Ao longo dos anos que levei a gerir serviços de user generated content foram inúmeras as tentativas de remoção de opinião alheia, com que não se concorda. Não havia semana em que não se recebesse um mail, a pedir para que se removesse a Homepage A, o Blog B, ou o comentário C porque aquilo que lá estava escrito insultava (o autor do mail, o seu partido, a sua religião, a sua empresa, a sua mulher, a vizinha, o gato, o cão, whatever).
As pessoas gostam muito da liberdade de expressão, desde que a liberdade expresse opiniões politicamente correctas e com as quais estejam de acordo. É fácil defender a liberdade de expressão, assim. Difícil é quando não concordamos.
Portugal é uma democracia muito nova.

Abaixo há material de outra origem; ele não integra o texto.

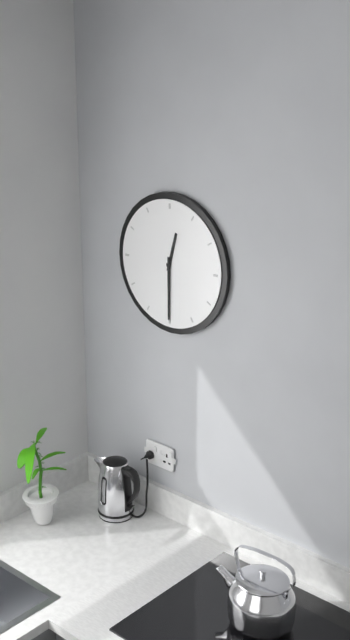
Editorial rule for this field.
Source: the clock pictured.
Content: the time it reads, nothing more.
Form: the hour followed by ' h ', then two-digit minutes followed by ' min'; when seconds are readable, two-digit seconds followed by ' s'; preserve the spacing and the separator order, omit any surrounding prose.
12 h 30 min
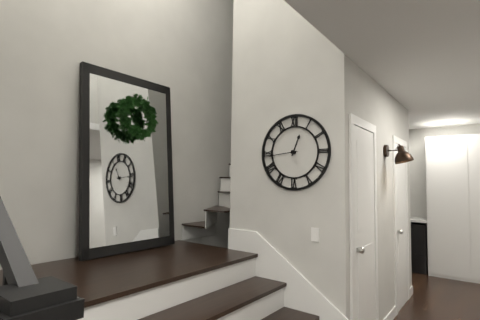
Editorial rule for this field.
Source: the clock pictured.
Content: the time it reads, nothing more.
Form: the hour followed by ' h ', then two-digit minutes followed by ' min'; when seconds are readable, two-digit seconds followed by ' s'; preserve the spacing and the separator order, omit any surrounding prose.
12 h 44 min
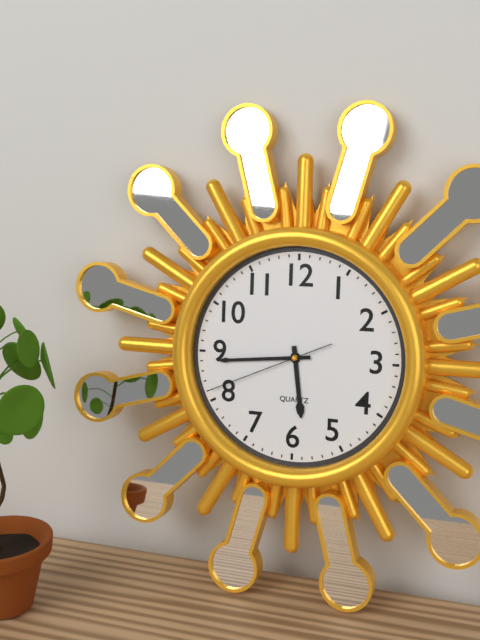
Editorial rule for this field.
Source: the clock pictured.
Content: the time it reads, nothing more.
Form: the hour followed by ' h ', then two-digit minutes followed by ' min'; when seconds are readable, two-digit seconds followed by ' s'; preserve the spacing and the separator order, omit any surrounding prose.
5 h 44 min 41 s
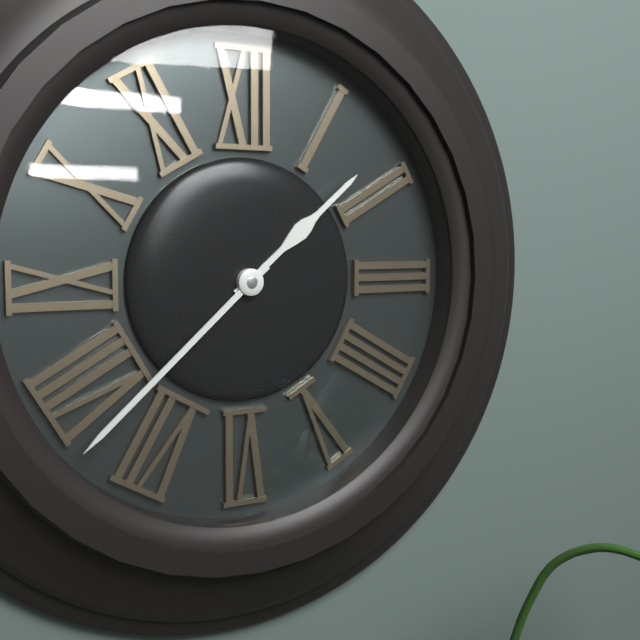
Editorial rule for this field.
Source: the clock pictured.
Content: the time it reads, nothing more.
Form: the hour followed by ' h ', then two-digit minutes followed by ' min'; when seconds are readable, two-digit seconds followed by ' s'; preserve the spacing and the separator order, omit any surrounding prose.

Demasiado nova. Longe de estar amadurecida. Um programa como o do Jon Stewart, o do Stephen Colbert, o do Bill Maher, ou mesmo o do John Oliver seria impossível em Portugal. Não só isto é muito pequenino e toda a gente conhece toda a gente, mas também não temos maturidade democrática para conviver pacificamente com a mordacidade que pode morder-nos os calcanhares.
Pior ainda quando as coisas não são feitas às claras. Não há um mail, há um telefonema, para pessoas, a exigir que se apague isto ou aquilo ou aqueloutro, com ameaças veladas, mas com um sorriso nos lábios.
Gostava muito que todos os Charlie que nasceram ontem, pudessem ser mais Carlos, no seu dia-a-dia.